Prendere Dio sul serioXIII domenica Tempo Ordinario C

Commento al vangelo di Lc 9,51-56


SERGIO ROTASPERTI

Abbiamo letto dal Vangelo di Luca l’inizio di una lunga sezione che si chiama “il cammino verso Gerusalemme”. È un lungo cammino non solo geografico, ma anche spirituale e teologico che ci vuole raccontare il cammino verso la croce e poi la risurrezione di Gesù.

Nel nostro piccolo testo vi sono due temi: l’atteggiamento da avere verso chi non accetta Gesù e gli atteggiamenti interiori che devono avere coloro che seguono Gesù.

Riguardo al primo tema, i discepoli davanti alla non accoglienza vorrebbero usare violenza: “Signore, vuoi che diciamo che scenda un fuoco dal cielo e li consumi?”. Gesù rimprovera questo atteggiamento, non vuole distruggere nessuno e non usa violenza con nessuno, ma avanti per la sua strada.
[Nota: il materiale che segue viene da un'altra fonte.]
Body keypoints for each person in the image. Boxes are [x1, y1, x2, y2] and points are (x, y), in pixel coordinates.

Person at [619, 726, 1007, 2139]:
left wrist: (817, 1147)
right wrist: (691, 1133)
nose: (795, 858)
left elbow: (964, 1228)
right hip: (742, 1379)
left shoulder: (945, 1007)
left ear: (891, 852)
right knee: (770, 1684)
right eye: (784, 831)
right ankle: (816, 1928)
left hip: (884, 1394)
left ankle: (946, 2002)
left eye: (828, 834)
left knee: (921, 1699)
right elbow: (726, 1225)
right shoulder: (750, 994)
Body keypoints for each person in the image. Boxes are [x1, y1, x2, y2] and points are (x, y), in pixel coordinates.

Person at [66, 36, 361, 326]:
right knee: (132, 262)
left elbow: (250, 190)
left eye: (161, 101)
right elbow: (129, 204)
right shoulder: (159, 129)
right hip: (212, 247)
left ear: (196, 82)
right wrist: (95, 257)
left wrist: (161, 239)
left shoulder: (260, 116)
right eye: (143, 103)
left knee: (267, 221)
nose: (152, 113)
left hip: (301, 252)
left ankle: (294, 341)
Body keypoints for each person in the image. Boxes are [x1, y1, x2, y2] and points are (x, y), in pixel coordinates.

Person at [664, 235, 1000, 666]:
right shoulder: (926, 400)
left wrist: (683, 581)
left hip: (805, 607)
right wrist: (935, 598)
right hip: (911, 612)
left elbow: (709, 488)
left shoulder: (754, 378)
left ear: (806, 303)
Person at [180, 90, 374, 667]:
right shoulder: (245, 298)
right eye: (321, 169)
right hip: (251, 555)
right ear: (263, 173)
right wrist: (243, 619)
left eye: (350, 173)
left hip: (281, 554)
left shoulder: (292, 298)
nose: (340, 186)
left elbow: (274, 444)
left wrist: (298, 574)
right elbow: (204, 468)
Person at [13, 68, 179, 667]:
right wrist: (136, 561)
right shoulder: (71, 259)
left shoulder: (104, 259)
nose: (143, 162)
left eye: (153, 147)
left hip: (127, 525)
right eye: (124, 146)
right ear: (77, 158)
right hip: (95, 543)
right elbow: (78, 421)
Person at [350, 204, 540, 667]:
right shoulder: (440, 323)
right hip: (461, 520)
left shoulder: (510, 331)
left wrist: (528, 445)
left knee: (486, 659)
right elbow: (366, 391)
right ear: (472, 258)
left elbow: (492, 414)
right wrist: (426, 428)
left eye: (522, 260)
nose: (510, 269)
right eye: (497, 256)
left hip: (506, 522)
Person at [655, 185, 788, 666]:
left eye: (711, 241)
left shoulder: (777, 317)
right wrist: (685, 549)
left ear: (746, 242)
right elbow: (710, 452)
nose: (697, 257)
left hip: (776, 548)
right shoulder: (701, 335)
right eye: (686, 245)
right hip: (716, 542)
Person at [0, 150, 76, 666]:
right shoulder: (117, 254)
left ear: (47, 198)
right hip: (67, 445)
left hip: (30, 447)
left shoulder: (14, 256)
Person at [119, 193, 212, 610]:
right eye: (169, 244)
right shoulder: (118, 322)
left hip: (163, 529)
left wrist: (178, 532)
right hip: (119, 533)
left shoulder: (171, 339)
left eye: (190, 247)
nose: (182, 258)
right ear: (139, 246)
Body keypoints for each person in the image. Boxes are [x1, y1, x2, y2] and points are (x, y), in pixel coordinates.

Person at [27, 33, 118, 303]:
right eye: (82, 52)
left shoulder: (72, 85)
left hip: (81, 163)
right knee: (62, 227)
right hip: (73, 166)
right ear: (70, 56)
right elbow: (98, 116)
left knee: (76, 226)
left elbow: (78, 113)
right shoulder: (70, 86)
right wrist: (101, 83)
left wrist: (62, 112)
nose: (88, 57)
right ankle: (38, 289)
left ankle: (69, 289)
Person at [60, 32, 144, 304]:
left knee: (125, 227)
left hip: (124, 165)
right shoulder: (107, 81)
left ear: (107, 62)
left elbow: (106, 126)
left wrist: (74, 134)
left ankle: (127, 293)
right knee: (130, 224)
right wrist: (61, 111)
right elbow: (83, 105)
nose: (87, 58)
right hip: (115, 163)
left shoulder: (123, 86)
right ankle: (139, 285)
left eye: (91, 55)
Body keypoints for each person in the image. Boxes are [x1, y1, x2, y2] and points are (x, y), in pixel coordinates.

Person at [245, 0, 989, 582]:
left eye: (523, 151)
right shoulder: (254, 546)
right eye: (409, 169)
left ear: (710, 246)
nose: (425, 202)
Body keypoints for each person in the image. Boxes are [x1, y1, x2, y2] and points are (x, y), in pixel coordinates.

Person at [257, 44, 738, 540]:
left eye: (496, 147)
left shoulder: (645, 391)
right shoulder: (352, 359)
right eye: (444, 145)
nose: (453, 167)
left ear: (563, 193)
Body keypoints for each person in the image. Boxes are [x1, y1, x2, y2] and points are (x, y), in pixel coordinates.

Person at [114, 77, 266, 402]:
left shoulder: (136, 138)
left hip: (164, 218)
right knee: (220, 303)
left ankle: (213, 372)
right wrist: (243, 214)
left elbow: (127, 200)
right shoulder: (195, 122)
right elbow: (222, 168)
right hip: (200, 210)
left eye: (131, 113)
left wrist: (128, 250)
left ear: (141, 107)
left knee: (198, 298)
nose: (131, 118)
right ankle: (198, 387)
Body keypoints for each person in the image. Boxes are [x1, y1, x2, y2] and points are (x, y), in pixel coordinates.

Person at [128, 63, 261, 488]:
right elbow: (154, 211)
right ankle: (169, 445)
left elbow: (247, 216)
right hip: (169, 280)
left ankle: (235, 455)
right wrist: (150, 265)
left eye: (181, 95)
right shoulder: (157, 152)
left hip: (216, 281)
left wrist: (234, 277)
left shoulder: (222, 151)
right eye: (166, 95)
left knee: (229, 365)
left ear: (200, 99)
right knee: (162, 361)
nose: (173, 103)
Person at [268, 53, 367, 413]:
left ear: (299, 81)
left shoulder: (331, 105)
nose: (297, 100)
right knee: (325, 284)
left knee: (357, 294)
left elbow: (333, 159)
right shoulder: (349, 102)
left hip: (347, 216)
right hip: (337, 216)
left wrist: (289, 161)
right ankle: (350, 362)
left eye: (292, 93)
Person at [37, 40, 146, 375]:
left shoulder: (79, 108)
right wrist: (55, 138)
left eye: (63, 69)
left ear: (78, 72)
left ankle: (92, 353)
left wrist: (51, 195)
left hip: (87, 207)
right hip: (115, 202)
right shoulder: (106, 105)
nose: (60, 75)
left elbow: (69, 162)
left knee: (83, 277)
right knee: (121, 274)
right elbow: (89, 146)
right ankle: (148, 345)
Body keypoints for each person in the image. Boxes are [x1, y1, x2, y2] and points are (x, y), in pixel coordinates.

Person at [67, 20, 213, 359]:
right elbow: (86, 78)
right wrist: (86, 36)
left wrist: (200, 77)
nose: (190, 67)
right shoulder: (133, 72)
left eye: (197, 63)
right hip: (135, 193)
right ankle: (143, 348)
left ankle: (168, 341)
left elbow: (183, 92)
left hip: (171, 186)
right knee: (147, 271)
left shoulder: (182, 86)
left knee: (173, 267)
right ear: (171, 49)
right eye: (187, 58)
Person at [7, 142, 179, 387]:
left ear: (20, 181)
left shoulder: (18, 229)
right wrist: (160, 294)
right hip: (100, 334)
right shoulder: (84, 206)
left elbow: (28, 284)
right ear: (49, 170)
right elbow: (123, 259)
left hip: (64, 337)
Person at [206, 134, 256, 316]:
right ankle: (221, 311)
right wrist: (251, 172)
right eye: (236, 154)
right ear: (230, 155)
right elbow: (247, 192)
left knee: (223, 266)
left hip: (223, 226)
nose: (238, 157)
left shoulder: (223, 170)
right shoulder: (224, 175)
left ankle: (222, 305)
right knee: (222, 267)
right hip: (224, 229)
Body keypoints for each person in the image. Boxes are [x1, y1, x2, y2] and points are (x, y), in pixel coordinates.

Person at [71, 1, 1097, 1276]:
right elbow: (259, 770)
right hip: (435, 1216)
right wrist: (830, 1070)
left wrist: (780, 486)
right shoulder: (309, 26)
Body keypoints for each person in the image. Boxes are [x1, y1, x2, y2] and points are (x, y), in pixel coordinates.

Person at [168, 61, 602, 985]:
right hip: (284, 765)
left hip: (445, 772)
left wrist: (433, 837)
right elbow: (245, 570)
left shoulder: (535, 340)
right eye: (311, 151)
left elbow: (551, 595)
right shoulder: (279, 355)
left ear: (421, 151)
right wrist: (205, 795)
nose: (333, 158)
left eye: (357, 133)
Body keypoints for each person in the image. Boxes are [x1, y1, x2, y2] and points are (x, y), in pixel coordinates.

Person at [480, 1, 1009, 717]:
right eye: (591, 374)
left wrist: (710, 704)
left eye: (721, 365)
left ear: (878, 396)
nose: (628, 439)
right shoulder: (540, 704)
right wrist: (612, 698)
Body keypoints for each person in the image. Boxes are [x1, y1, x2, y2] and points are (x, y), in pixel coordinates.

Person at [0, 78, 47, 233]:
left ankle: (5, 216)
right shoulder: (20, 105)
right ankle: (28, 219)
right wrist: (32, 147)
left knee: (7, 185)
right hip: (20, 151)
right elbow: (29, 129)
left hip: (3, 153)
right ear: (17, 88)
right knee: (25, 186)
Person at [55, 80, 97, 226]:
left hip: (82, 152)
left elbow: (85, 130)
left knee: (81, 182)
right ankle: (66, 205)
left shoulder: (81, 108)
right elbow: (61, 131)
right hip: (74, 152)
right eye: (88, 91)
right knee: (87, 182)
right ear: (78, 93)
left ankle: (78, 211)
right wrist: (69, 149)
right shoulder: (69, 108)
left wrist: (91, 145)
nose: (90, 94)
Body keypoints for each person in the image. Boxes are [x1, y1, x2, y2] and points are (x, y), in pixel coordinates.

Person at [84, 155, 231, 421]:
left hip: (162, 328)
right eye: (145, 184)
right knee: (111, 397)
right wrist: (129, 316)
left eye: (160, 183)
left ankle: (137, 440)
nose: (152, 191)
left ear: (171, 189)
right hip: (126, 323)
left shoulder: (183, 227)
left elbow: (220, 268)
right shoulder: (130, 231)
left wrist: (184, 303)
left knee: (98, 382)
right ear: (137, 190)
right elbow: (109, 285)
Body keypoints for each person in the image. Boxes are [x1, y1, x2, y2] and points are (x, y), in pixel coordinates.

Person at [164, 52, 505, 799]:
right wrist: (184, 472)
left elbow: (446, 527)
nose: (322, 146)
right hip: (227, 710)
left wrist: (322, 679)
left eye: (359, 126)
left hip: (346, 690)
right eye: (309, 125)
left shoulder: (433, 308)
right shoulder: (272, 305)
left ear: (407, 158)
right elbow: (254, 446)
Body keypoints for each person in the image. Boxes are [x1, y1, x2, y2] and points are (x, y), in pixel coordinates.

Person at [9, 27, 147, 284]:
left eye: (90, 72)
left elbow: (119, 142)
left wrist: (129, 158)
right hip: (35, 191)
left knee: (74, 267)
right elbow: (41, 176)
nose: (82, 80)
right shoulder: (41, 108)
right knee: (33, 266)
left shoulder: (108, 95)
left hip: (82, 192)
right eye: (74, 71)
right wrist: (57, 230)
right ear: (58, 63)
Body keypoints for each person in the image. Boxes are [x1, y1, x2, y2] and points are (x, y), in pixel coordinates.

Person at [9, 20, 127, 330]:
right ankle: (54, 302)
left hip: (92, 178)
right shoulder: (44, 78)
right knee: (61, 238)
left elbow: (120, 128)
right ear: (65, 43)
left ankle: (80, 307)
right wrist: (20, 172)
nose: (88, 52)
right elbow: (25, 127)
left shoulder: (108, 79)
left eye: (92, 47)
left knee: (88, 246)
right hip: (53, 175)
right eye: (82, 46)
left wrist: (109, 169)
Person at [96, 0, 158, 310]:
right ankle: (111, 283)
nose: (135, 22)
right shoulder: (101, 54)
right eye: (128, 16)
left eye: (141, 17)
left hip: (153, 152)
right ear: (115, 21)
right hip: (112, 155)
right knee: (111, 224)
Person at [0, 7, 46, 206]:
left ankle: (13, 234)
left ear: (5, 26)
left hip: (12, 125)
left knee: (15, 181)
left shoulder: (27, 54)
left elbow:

Il testo prosegue con le condizioni per seguire Gesù nel suo cammino. Per stare con lui bisogna essere pronti a vivere nell’insicurezza, nel senso che il discepolo non ha un luogo sicuro, al riparo dei nemici: “Le volpi hanno le loro tane e gli uccelli del cielo i loro nidi, ma il Figlio dell’uomo non ha dove posare il capo”

La seconda condizione è dare a lui il primato sulla vita e sulla morte, cioè leggere tutto a partire da lui: “Lascia che i morti seppelliscano i loro morti; tu invece va’ e annuncia il regno di Dio”

Stare con lui, infine posporre tutto il resto a lui: “Nessuno che mette mano all’aratro e poi si volge indietro, è adatto per il regno di Dio”. Elia nella prima lettura aveva permette ad Eliseo di volgere la mano all’aratro e salutare la famiglia prima di stare con lui, Gesù invece vuole indicare qualcosa di più urgente e forte.

Che vogliono dire queste letture a noi oggi?

Prima di tutto che Dio chiede di essere preso sul serio in quello che dice e fa. Gesù è stato pronto a camminare verso Gerusalemme sacrificando la sua vita sulla croce e questo solo per amore. A me chiede di non prenderlo in giro, di essere coerente nella mia fede, confidando il lui sempre e mettendolo al primo posto. Quale priorità do a lui nella mia vita personale, nei miei affetti, nelle mie relazioni familiari, di amicizia, di coppia?

Un secondo aspetto importante: non dobbiamo prendere alla lettera queste tre scene: il vangelo deve sempre essere riattualizzato e rivissuto, incarnato nella mia vita quotidiana, nelle relazioni che ho costruito e che riempiono la mia vita.

Signore, indicaci tu il sentiero della vita,
nelle situazioni gioiose o traumatiche che stiamo vivendo.